• _Exercise directions_
Using the records below, repeat exactly the lines from the one holding "https://500px.com/p/snaptikgg" through the one holding "https://gravatar.com/snaptikgg", both ends included, and no others.

• _Source information_
[Start of Attachment]
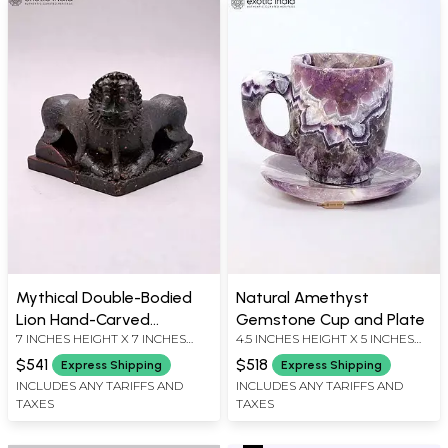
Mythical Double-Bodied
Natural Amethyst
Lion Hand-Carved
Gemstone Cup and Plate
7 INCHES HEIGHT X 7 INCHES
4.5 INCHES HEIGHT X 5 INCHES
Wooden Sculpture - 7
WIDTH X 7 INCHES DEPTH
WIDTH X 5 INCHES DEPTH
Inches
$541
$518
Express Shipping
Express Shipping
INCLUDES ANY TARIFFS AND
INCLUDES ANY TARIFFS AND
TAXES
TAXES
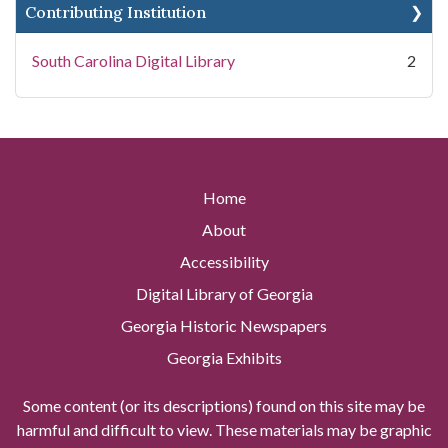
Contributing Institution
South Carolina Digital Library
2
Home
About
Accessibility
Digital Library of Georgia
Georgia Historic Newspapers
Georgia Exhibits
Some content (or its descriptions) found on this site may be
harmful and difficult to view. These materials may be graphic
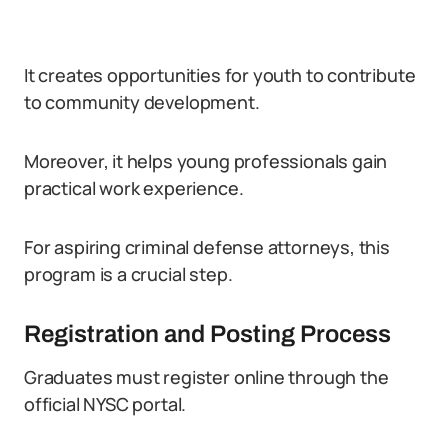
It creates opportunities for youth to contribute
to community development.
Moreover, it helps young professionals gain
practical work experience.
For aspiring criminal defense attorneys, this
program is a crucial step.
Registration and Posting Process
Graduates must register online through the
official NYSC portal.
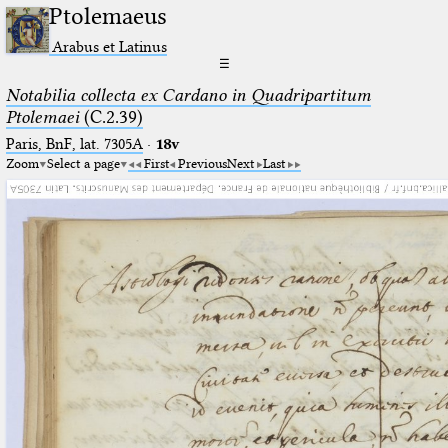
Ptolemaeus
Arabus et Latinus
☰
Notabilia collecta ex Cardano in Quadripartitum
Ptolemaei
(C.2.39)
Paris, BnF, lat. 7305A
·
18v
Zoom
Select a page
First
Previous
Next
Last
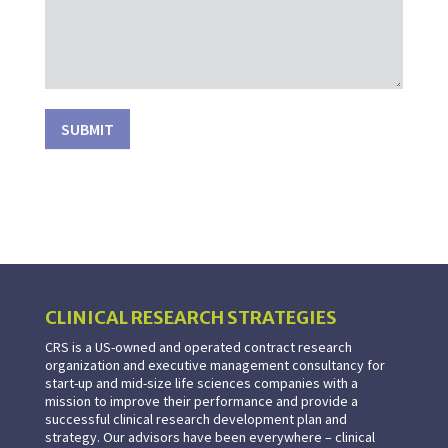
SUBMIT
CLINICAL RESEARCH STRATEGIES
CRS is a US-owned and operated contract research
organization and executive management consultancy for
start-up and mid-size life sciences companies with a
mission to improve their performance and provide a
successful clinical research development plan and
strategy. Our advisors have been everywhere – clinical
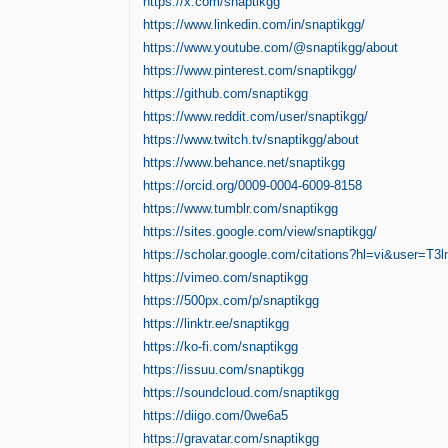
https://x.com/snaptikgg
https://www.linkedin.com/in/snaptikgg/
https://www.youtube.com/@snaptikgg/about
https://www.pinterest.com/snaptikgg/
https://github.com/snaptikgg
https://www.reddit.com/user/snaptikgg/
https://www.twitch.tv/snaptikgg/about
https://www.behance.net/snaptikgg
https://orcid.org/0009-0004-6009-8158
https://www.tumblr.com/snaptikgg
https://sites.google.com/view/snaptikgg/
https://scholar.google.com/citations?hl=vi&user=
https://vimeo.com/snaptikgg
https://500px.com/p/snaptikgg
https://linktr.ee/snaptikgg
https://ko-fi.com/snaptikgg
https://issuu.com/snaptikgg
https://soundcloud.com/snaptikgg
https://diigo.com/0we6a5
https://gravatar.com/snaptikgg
[End of Attachment]
[Start of Attachment]
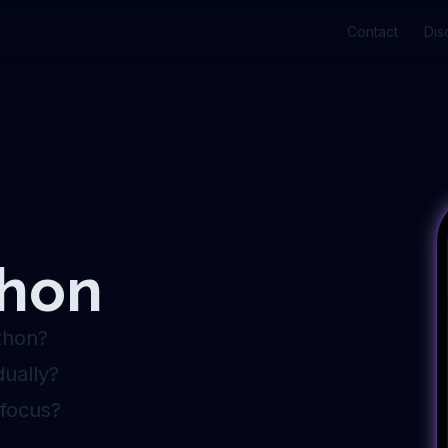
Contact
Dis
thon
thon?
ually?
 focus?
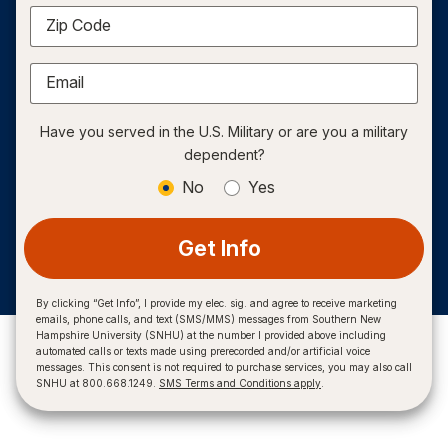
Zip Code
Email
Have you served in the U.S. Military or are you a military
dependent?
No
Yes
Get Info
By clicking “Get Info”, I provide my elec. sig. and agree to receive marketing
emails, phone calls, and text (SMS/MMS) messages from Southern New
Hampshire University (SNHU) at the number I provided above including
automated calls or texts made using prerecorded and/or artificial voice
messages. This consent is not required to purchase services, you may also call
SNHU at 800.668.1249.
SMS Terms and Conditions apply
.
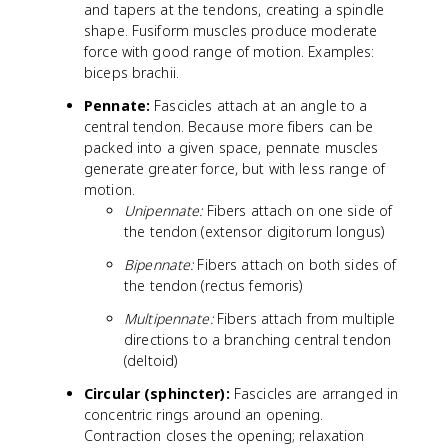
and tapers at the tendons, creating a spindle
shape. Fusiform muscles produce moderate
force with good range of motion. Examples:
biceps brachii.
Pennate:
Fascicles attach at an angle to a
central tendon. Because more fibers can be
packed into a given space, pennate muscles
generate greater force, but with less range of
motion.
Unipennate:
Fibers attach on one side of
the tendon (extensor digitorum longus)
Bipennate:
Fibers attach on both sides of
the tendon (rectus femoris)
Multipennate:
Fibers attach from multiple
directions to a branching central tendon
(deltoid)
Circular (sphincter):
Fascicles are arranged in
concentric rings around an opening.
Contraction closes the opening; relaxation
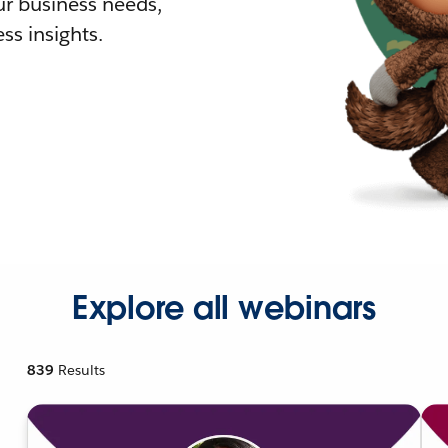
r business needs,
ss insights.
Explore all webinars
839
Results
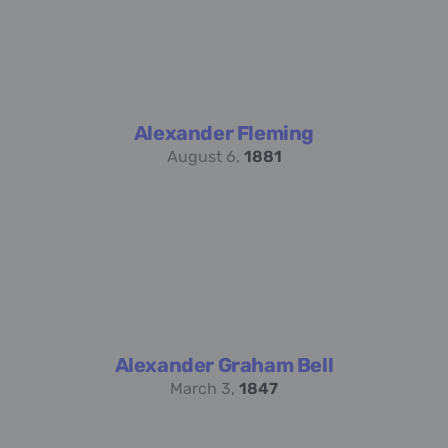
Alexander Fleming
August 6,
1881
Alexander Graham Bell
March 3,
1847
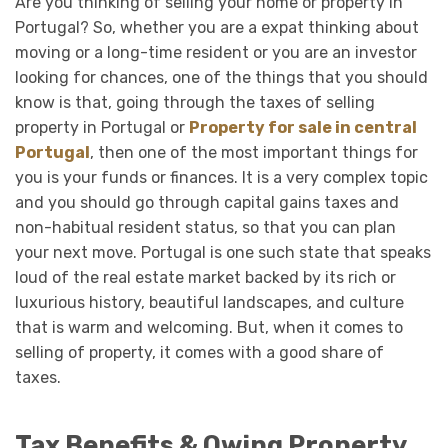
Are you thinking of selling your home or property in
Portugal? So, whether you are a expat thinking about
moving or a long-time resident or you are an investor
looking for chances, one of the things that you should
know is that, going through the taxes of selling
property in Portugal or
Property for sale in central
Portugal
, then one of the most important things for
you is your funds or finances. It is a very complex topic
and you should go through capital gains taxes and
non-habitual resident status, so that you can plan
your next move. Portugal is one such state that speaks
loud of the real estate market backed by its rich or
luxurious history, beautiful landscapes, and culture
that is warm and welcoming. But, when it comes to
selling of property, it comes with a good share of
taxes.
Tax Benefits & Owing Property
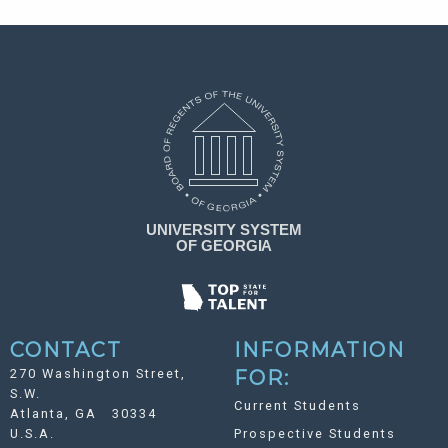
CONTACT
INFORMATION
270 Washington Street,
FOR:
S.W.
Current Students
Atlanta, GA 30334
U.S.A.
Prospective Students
[End of Attachment]
• _Written solution_
https://500px.com/p/snaptikgg
https://linktr.ee/snaptikgg
https://ko-fi.com/snaptikgg
https://issuu.com/snaptikgg
https://soundcloud.com/snaptikgg
https://diigo.com/0we6a5
https://gravatar.com/snaptikgg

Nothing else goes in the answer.